Redakcja portalu Nasza Niwa otrzymała pismo od ministra informacji, Ihara Łuckaha, wyjaśniające, dlaczego jego strona internetowa została zablokowana.
Minister podkreśla, że Rada Bezpieczeństwa ma zarzuty wobec poniższych ośmiu artykułów:
1. Zabójstwo brzeskiego manifestanta Giennadzia Szutowa: 10 pytań bez odpowiedzi. Opublikowano film.
2. „Dźwięk pałki nigdy nie zostanie zapomniany”. Zatrzymany mieszkaniec Mińska nakręcił straszny film w więźniarce.
3. „Działania sił bezpieczeństwa przypominają okrucieństwa hitlerowskich okupantów”. Zwrot liderów organizacji publicznych i związków twórczych.
4. „Co, chciałeś zmian, suko?”. Historia mieszkańca Mińska, który poprosił policję o wskazanie drogi.
5. Tłum ubranych na czarno ludzi pobił taksówkarza podczas protestów.

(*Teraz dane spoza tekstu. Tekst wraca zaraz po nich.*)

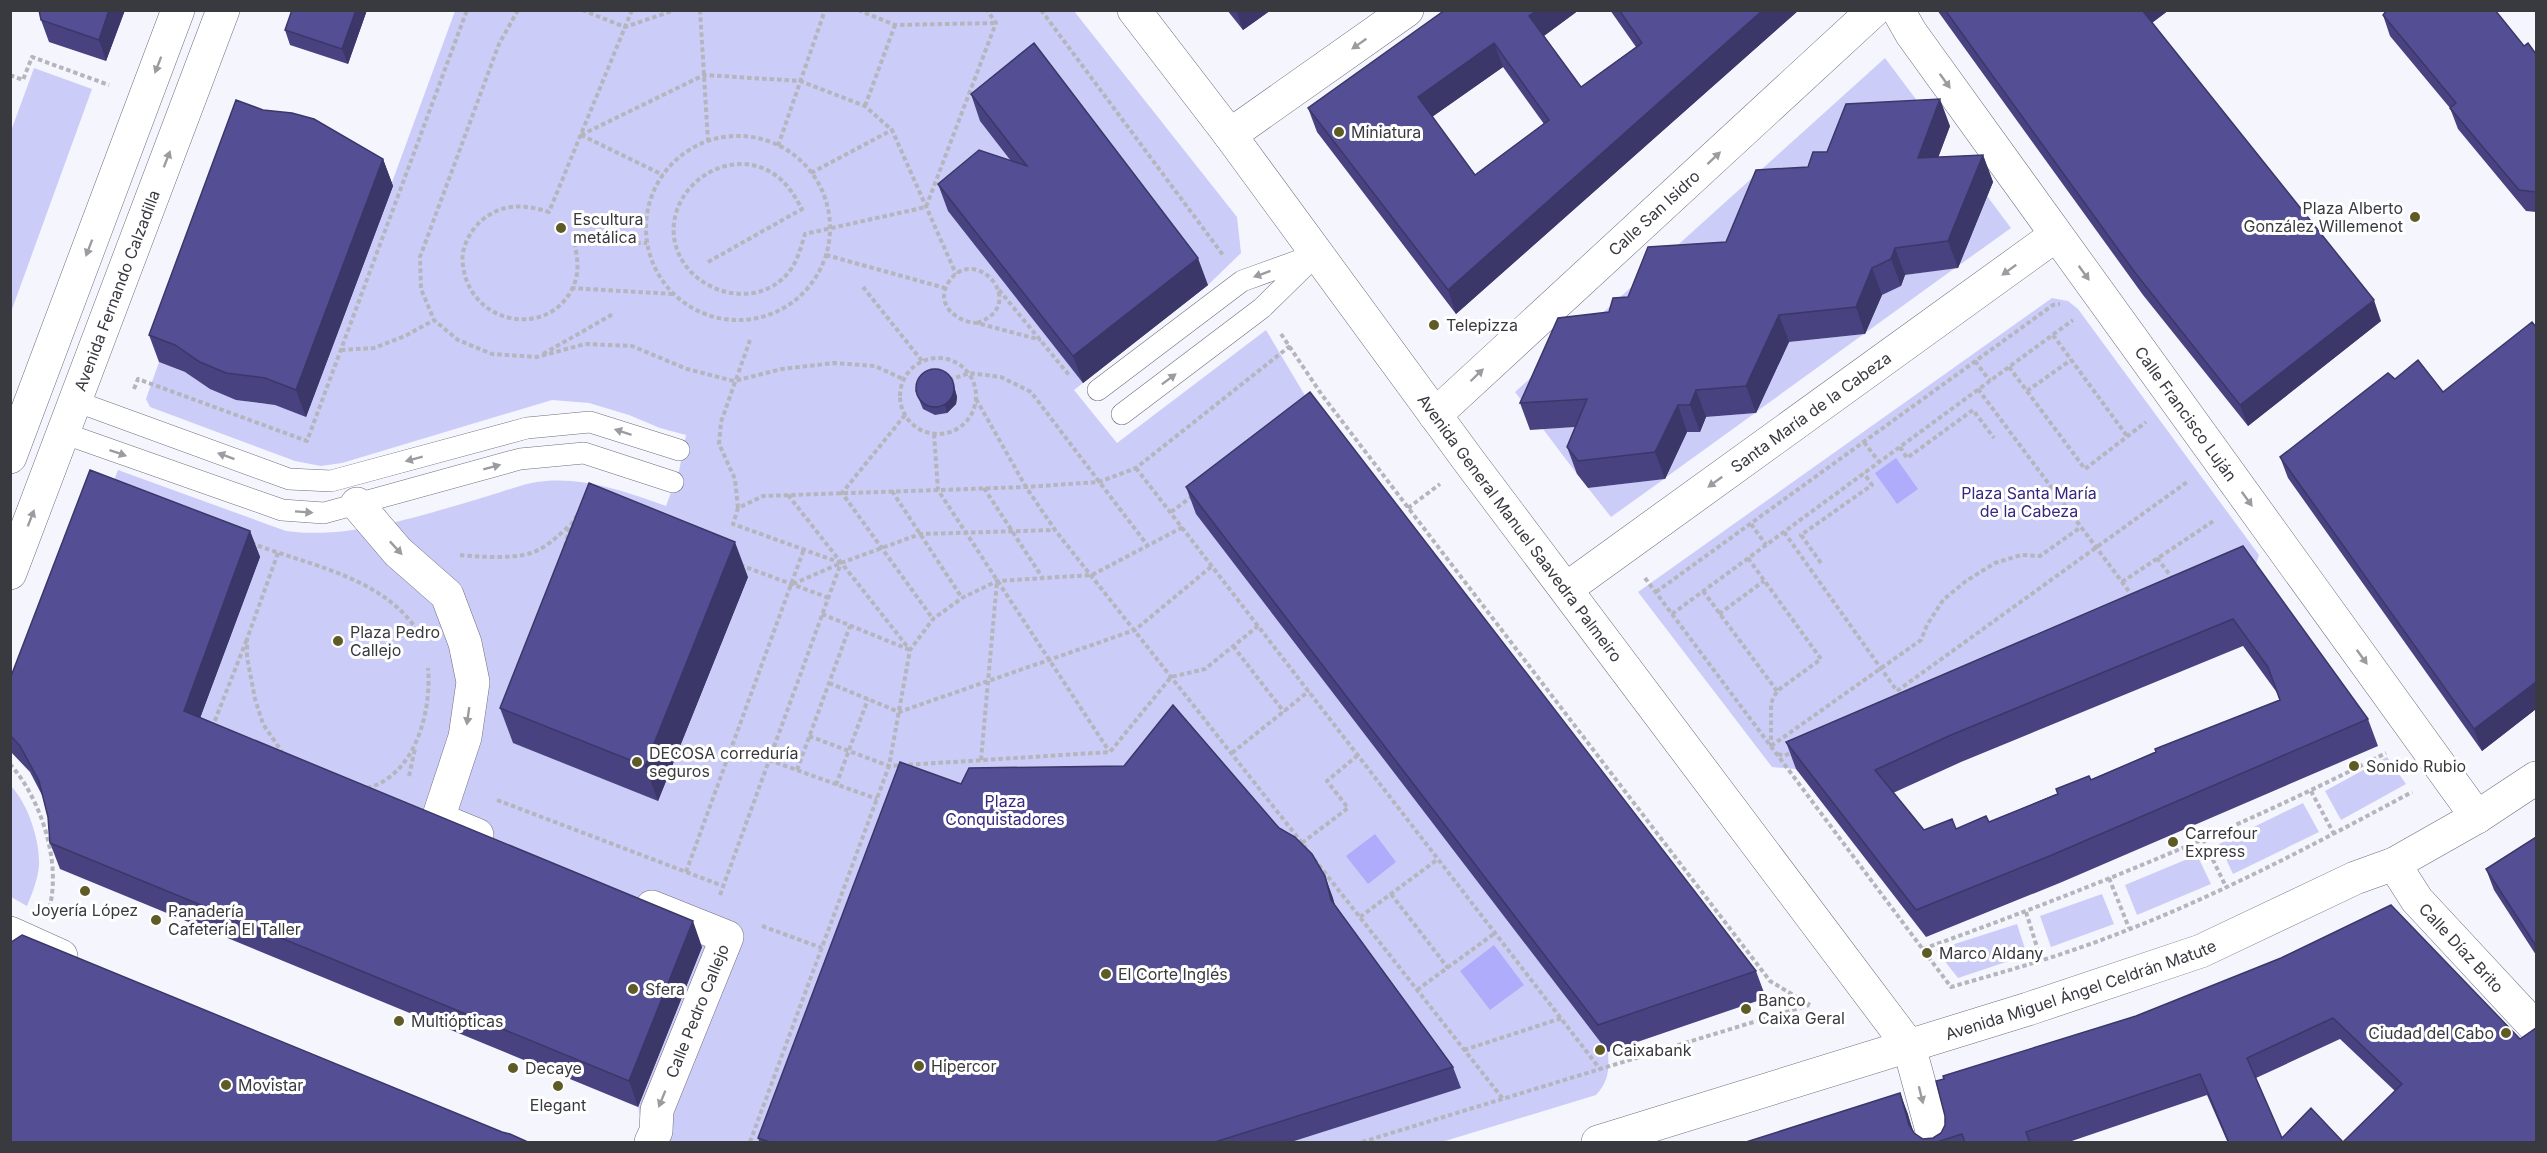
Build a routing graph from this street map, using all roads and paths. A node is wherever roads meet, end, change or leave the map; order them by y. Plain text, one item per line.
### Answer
1 (178, 10) edge
2 (223, 10) edge
3 (467, 10) edge
4 (518, 10) edge
5 (582, 10) edge
6 (632, 10) edge
7 (675, 10) edge
8 (700, 10) edge
9 (825, 10) edge
10 (858, 10) edge
11 (987, 10) edge
12 (1041, 10) edge
13 (1134, 10) edge
14 (1407, 10) edge
15 (1874, 10) edge
16 (1898, 10) edge
17 (996, 23) junction
18 (895, 25) junction
19 (625, 27) junction
20 (10, 75) edge
21 (704, 75) junction
22 (800, 81) junction
23 (110, 86) dead end
24 (865, 106) junction
25 (892, 130) junction
26 (581, 135) junction
27 (1230, 135) junction
28 (708, 141) junction
29 (778, 146) junction
30 (811, 174) junction
31 (663, 175) junction
32 (927, 207) junction
33 (830, 228) junction
34 (2056, 235) junction
35 (647, 243) junction
36 (1317, 254) junction
37 (826, 255) junction
38 (708, 262) dead end
39 (956, 274) junction
40 (1242, 281) junction
41 (863, 287) dead end
42 (571, 288) junction
43 (945, 288) junction
44 (998, 288) junction
45 (673, 294) junction
46 (2053, 305) dead end
47 (1262, 308) junction
48 (613, 314) dead end
49 (2075, 318) dead end
50 (434, 320) junction
51 (977, 323) junction
52 (2053, 335) junction
53 (750, 340) dead end
54 (1041, 340) junction
55 (1290, 346) junction
56 (340, 350) junction
57 (537, 357) junction
58 (2071, 360) junction
59 (922, 361) junction
60 (1975, 361) junction
61 (2009, 366) junction
62 (969, 374) junction
63 (138, 379) dead end
64 (903, 379) junction
65 (949, 380) edge
66 (1073, 380) edge
67 (734, 381) junction
68 (1990, 381) junction
69 (1978, 389) junction
70 (1098, 390) dead end
71 (2027, 391) junction
72 (1322, 394) junction
73 (976, 399) junction
74 (75, 401) junction
75 (1313, 402) edge
76 (19, 411) edge
77 (1122, 414) dead end
78 (905, 415) junction
79 (1435, 415) junction
80 (2149, 420) dead end
81 (63, 433) junction
82 (934, 434) junction
83 (2127, 436) junction
84 (1994, 438) dead end
85 (1864, 442) junction
86 (1900, 447) junction
87 (679, 450) dead end
88 (10, 457) edge
89 (1879, 462) junction
90 (1136, 468) junction
91 (1864, 473) junction
92 (2192, 478) dead end
93 (673, 482) dead end
94 (1099, 482) junction
95 (1026, 487) junction
96 (984, 488) junction
97 (938, 490) junction
98 (1199, 490) edge
99 (892, 491) junction
100 (842, 493) junction
101 (788, 495) junction
102 (357, 504) junction
103 (738, 508) junction
104 (1171, 512) junction
105 (579, 513) edge
106 (2216, 519) dead end
107 (1751, 524) junction
108 (1183, 527) junction
109 (2081, 527) junction
110 (1055, 530) junction
111 (1012, 531) junction
112 (1784, 532) junction
113 (966, 533) junction
114 (920, 534) junction
115 (246, 541) edge
116 (1766, 545) junction
117 (1148, 546) junction
118 (2096, 547) junction
119 (882, 548) junction
120 (1623, 548) junction
121 (804, 549) junction
122 (278, 554) junction
123 (562, 557) edge
124 (1748, 558) junction
125 (2157, 558) junction
126 (736, 563) edge
127 (841, 563) junction
128 (1821, 563) dead end
129 (1212, 566) junction
130 (10, 573) edge
131 (1092, 575) junction
132 (1042, 577) junction
133 (997, 580) junction
134 (1764, 581) junction
135 (2122, 582) junction
136 (791, 585) junction
137 (2178, 586) edge
138 (1566, 590) junction
139 (1702, 591) junction
140 (1656, 592) junction
141 (829, 598) junction
142 (962, 598) junction
143 (2138, 603) edge
144 (822, 614) junction
145 (1672, 614) junction
146 (1719, 614) junction
147 (933, 619) junction
148 (850, 626) junction
149 (1258, 626) junction
150 (1135, 630) junction
151 (421, 637) dead end
152 (247, 639) junction
153 (1233, 646) junction
154 (910, 650) junction
155 (1049, 660) junction
156 (427, 661) dead end
157 (1881, 669) junction
158 (1172, 677) junction
159 (988, 681) junction
160 (829, 683) junction
161 (1777, 691) junction
162 (1898, 691) junction
163 (1309, 692) junction
164 (1901, 696) edge
165 (868, 699) junction
166 (899, 712) junction
167 (1284, 712) junction
168 (809, 736) junction
169 (208, 740) edge
170 (1771, 746) junction
171 (2391, 750) dead end
172 (849, 751) junction
173 (1794, 751) edge
174 (1110, 752) junction
175 (1232, 753) junction
176 (1777, 754) junction
177 (1358, 755) junction
178 (286, 757) edge
179 (769, 760) junction
180 (981, 760) junction
181 (10, 764) edge
182 (889, 766) junction
183 (796, 770) junction
184 (2536, 778) edge
185 (836, 785) junction
186 (2419, 788) dead end
187 (362, 789) edge
188 (2311, 791) junction
189 (487, 796) dead end
190 (877, 799) junction
191 (2478, 817) junction
192 (2334, 834) junction
193 (2203, 839) junction
194 (1302, 843) junction
195 (506, 847) edge
196 (1438, 859) junction
197 (2394, 864) junction
198 (686, 872) junction
199 (2109, 878) junction
200 (723, 886) junction
201 (2226, 887) junction
202 (1391, 894) junction
203 (628, 897) edge
204 (719, 897) dead end
205 (2026, 912) junction
206 (1360, 918) junction
207 (755, 923) dead end
208 (2129, 928) junction
209 (1495, 933) junction
210 (20, 939) edge
211 (822, 948) junction
212 (1923, 950) junction
213 (2042, 960) junction
214 (1448, 968) junction
215 (92, 969) edge
216 (1417, 990) junction
217 (1562, 1018) junction
218 (2536, 1028) edge
219 (1909, 1046) junction
220 (1464, 1050) junction
221 (1600, 1069) junction
222 (1503, 1099) junction
223 (651, 1143) edge
224 (750, 1143) edge
225 (1362, 1143) edge
226 (1598, 1143) edge
227 (1935, 1143) edge

1 -> 76 street
74 -> 2 street, Avenida Fernando Calzadilla
3 - 56 path
4 - 50 path
5 - 19 path
6 - 19 path
7 - 19 path
8 - 21 path
9 - 22 path
10 - 18 path
11 - 17 path
12 - 40 path
13 - 27 street, Avenida General Manuel Saavedra Palmeiro
14 -> 27 street
79 -> 15 street, Calle San Isidro
16 -> 34 street, Calle Francisco Luján
17 - 18 path
17 - 32 path
18 - 24 path
19 - 26 path
20 - 23 path
21 - 22 path
21 - 26 path
21 - 28 path
22 - 24 path
22 - 29 path
24 - 25 path
25 - 30 path
25 - 32 path
26 - 31 path
26 - 42 path
27 - 36 street, Avenida General Manuel Saavedra Palmeiro
28 - 29 path
28 - 31 path
29 - 30 path
30 - 33 path
31 - 35 path
32 - 33 path
32 - 39 path
33 - 37 path
33 - 38 path
34 -> 120 street, Santa María de la Cabeza
34 -> 191 street, Calle Francisco Luján
35 - 42 path
35 - 45 path
36 -> 40 lane
36 - 47 lane
36 - 79 street, Avenida General Manuel Saavedra Palmeiro
37 - 43 path
37 - 45 path
39 - 43 path
39 - 44 path
40 - 70 lane
41 - 59 path
42 - 45 path
43 - 51 path
44 - 51 path
44 - 54 path
46 - 60 path
47 - 55 path
77 -> 47 lane
48 - 57 path
49 - 52 path
50 - 56 path
50 - 57 path
51 - 54 path
52 - 58 path
52 - 61 path
53 - 67 path
54 - 66 path
55 - 72 path
55 - 90 path
56 - 63 path
57 - 67 path
58 - 71 path
58 - 83 path
59 - 62 path
59 - 64 path
60 - 68 path
60 - 85 path
61 - 68 path
61 - 71 path
62 - 65 path
62 - 73 path
62 - 94 path
64 - 67 path
64 - 78 path
67 - 103 path
68 - 69 path
69 - 86 path
69 - 109 path
71 - 83 path
72 - 75 path
72 - 221 path
73 - 82 path
73 - 95 path
74 - 81 street, Avenida Fernando Calzadilla
87 -> 74 lane
76 - 88 street
78 - 82 path
78 - 100 path
79 - 138 street, Avenida General Manuel Saavedra Palmeiro
80 - 83 path
81 -> 102 lane
130 -> 81 street, Avenida Fernando Calzadilla
82 - 97 path
84 - 86 path
85 - 89 path
85 - 107 path
86 - 89 path
89 - 91 path
90 - 94 path
90 - 104 path
91 - 112 path
91 - 128 path
92 - 118 path
102 -> 93 lane
94 - 95 path
94 - 117 path
95 - 96 path
95 - 110 path
96 - 97 path
96 - 111 path
97 - 99 path
97 - 113 path
98 - 104 path
99 - 100 path
99 - 114 path
100 - 101 path
100 - 119 path
101 - 103 path
101 - 127 path
102 -> 195 street
103 - 121 path
104 - 108 path
105 - 123 path
106 - 125 path
107 - 116 path
107 - 140 path
108 - 117 path
108 - 129 path
109 - 118 path
109 - 157 path
110 - 111 path
110 - 131 path
111 - 113 path
111 - 132 path
112 - 116 path
112 - 157 path
113 - 114 path
113 - 133 path
114 - 119 path
114 - 142 path
115 - 122 path
116 - 124 path
117 - 131 path
118 - 135 path
118 - 162 path
119 - 127 path
119 - 147 path
120 - 138 street, Santa María de la Cabeza
120 - 140 path
121 - 127 path
121 - 136 path
122 - 151 path
122 - 152 path
124 - 134 path
124 - 139 path
125 - 135 path
125 - 137 path
126 - 136 path
127 - 136 path
127 - 141 path
127 - 154 path
129 - 149 path
129 - 150 path
131 - 132 path
131 - 150 path
132 - 133 path
133 - 142 path
133 - 155 path
133 - 159 path
134 - 146 path
134 - 161 path
135 - 143 path
136 - 141 path
136 - 198 path
138 - 219 street, Avenida General Manuel Saavedra Palmeiro
139 - 145 path
139 - 146 path
140 - 145 path
141 - 144 path
142 - 147 path
144 - 148 path
144 - 179 path
145 - 170 path
146 - 161 path
147 - 154 path
148 - 154 path
148 - 160 path
149 - 153 path
149 - 163 path
150 - 155 path
150 - 158 path
152 - 169 path
152 - 178 path
153 - 158 path
153 - 167 path
154 - 166 path
155 - 159 path
155 - 174 path
156 - 187 path
157 - 162 path
157 - 170 path
158 - 174 path
158 - 175 path
159 - 166 path
159 - 180 path
160 - 165 path
160 - 168 path
161 - 170 path
162 - 164 path
163 - 167 path
163 - 177 path
165 - 166 path
165 - 172 path
166 - 182 path
167 - 175 path
168 - 172 path
168 - 183 path
170 - 176 path
171 - 188 path
172 - 182 path
172 - 185 path
173 - 176 path
174 - 180 path
175 - 194 path
176 - 212 path
177 - 194 path
177 - 196 path
179 - 183 path
179 - 200 path
180 - 182 path
181 - 210 path
182 - 190 path
183 - 185 path
184 - 191 street, Avenida Miguel Ángel Celdrán Matute
185 - 190 path
186 - 192 path
188 - 192 path
188 - 193 path
189 - 198 path
190 - 211 path
191 - 197 street, Avenida Miguel Ángel Celdrán Matute
192 - 201 path
193 - 199 path
193 - 201 path
194 - 206 path
196 - 202 path
196 - 209 path
197 - 218 street, Calle Díaz Brito
197 - 219 street, Avenida Miguel Ángel Celdrán Matute
198 - 200 path
199 - 205 path
199 - 208 path
200 - 204 path
201 - 208 path
202 - 206 path
202 - 214 path
203 -> 223 street, Calle Pedro Callejo
205 - 212 path
205 - 213 path
206 - 216 path
207 - 211 path
208 - 213 path
209 - 214 path
209 - 217 path
210 - 215 street
211 - 224 path
212 - 213 path
214 - 216 path
216 - 220 path
217 - 220 path
217 - 221 path
219 - 226 street, Avenida Miguel Ángel Celdrán Matute
219 -> 227 street
220 - 222 path
221 - 222 path
222 - 225 path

Samochód nie został jeszcze odnaleziony.
6. „Jak w filmie o obozie koncentracyjnym”. Cztery historie o tym, jak siły bezpieczeństwa biją i prześladują w Witebsku.
7. Oficer ochrony ze słynnego zdjęcia: uratowałem mężczyznę, który był pod wpływem alkoholu i narkotyków. Mężczyna: ani słowa prawdy.
8. „Nie ma mocy prawnej”. O dokumencie podpisanym przez zwalnianych przez siły porządkowe.
Zdaniem urzędników artykuły te w nienaturalny sposób tworzą napięcia i konfrontują społeczeństwo z państwem, zmniejszają motywację do efektywnej pracy i działalności gospodarczej, rozpowszechniają nieprawdziwe lub celowo zniekształcane informacje, mogą szkodzić interesom narodowym, osłabiać patriotyzm, gotowość obywateli do zbrojnej obrony niepodległości.
Z tego powodu dostęp do serwisu został ograniczony. Termin, do którego mają zastosowanie ograniczenia, nie został określony.